Dubai: DP World, one of the world’s largest port operators, is building a new $1.6 billion (Dh5.87 billion) terminal at its flagship Jebel Ali Port in response to expected growth in demand leading up to Expo 2020.

Phase 1 of the new Container Terminal 4 will add 3.1 million twenty-footy equivalent units (TEUs), a shipping container measurement, by 2018, increasing capacity at the port to 22.1 million, DP World said in an emailed statement on Tuesday.

“The new capacity is a response to feedback from customers expressing the need for more capacity at Jebel Ali due to an expected increase in trade in the run up to Expo 2020. Shipping lines will be able to bring more of the world’s largest vessels to our terminals so helping improve the efficiency of the region’s supply chain,” stated Sultan Bin Sulayem, chairman of DP World.

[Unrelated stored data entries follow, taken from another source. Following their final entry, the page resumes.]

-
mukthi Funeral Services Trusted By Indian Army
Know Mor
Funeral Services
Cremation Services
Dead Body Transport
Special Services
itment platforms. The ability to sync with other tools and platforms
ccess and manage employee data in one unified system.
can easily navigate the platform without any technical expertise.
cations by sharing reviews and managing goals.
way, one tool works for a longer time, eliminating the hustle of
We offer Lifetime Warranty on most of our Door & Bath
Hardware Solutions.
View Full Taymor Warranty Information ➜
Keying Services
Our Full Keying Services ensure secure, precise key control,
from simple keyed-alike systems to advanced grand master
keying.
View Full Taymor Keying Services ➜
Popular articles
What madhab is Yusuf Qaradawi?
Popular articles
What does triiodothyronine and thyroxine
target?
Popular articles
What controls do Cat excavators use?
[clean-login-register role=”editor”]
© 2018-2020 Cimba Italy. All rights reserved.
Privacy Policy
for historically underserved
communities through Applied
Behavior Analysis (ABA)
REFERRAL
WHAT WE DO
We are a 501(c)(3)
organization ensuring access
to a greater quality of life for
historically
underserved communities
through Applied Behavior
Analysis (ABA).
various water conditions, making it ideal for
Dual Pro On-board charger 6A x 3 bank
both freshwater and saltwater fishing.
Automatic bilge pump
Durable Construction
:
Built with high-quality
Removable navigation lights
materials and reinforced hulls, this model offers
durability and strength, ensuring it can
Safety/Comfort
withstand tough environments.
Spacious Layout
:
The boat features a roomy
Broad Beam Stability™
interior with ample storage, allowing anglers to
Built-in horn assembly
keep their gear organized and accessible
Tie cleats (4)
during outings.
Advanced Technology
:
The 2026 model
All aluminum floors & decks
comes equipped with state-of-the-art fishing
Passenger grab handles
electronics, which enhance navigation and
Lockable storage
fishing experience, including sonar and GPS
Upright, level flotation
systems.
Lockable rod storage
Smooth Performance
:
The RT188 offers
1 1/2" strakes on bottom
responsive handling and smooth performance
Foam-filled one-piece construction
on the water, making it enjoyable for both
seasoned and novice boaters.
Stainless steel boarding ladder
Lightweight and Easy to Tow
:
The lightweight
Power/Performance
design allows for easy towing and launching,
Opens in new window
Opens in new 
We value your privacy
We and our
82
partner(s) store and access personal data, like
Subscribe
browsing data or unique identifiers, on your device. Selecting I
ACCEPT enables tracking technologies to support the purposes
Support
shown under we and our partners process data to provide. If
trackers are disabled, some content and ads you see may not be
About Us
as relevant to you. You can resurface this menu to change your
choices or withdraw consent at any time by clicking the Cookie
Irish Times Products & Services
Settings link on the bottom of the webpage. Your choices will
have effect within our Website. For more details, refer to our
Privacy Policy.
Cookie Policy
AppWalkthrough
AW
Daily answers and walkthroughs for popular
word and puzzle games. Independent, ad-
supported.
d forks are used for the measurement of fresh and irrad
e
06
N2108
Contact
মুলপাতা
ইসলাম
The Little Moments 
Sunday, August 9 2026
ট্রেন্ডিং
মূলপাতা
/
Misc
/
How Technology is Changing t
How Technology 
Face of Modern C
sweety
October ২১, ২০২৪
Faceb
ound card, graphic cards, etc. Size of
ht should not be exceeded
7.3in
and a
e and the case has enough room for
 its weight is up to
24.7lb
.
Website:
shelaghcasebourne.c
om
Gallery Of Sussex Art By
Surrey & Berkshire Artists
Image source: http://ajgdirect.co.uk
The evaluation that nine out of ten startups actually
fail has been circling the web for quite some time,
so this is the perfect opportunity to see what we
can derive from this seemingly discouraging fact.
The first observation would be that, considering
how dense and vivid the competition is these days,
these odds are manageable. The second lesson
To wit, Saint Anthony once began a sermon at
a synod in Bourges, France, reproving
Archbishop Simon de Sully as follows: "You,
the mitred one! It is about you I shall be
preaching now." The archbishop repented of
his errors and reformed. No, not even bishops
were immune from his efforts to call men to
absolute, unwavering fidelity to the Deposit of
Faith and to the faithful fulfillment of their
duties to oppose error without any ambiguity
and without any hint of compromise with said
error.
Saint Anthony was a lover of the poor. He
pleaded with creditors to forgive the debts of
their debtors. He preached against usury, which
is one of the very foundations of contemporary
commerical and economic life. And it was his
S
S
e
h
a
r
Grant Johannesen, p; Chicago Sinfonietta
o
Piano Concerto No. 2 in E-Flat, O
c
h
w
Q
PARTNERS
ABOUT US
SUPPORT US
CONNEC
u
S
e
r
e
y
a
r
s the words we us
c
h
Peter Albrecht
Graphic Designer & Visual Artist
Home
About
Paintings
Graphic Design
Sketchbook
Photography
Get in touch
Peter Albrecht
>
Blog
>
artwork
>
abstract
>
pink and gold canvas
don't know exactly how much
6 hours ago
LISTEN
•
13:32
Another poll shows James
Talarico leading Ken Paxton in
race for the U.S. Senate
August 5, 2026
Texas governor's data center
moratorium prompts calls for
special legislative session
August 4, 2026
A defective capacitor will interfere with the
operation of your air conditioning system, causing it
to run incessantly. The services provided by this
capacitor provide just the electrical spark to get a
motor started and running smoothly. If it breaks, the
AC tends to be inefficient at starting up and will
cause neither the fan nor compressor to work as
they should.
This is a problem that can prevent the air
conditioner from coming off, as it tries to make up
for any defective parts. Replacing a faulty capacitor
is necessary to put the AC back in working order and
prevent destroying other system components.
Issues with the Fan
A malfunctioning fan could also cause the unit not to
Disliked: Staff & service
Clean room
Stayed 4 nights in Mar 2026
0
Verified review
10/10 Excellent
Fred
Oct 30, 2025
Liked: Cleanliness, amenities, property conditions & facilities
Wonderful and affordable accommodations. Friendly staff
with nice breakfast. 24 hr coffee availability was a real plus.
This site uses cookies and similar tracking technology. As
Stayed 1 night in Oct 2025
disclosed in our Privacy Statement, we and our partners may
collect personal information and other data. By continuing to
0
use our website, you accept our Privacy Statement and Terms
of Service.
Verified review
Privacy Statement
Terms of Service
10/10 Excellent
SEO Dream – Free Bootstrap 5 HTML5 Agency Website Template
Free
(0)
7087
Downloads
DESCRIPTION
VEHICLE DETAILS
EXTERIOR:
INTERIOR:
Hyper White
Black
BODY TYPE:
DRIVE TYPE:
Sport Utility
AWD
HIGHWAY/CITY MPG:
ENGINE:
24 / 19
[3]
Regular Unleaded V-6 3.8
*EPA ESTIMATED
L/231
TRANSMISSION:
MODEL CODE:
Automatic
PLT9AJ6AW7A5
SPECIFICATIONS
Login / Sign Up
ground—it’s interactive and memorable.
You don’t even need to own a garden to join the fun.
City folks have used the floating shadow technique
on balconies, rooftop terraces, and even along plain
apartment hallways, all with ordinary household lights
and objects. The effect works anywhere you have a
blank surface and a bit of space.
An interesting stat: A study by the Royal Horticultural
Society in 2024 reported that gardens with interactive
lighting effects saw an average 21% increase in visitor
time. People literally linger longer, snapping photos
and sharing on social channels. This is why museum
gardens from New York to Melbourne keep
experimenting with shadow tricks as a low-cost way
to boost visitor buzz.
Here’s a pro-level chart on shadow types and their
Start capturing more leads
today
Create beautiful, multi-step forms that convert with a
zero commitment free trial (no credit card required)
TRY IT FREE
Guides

The new terminal will have a 1,200 metre long quay with an 18-metre draft, 13 “of the world’s largest” cranes and 35 automated rail mounted gantry cranes, DP World said.

By 2018, the port complex will have at least 100 cranes and the length of the quay will be around 11,000 metres.

Terminal four is being built on a reclaimed island north of the existing Terminal 2, allowing the port operator to further expand capacity to 7.8 million TEUS, and will be connected by a 3,000 metre causeway and bridge to land near Terminal 2.

DP World also announced on Tuesday its first half 2015 gross container volumes across all global ports, which rose 4.1 per cent compared to a year earlier.

UAE terminals, including Jebel Ali, handled 7.9 million TEUs over the six months ending June 30, 2015, an increase of 6 per cent compared to a year earlier.

Gross container volumes handled in the Europe, Middle East and Africa region increased 7.1 per cent. The Asia Pacific and Indian subcontinent recorded 2.8 per cent growth. Meanwhile, America’s and Australia markets handled 0.1 per cent less than a year earlier.

“Full-year market volume growth is now forecast to be at approximately 3 per cent, and DP World is expected to perform ahead of the market. Overall, given the solid first half volume performance, we remain confident of meeting full year market expectations,” stated group chief executive Mohammad Sharaf.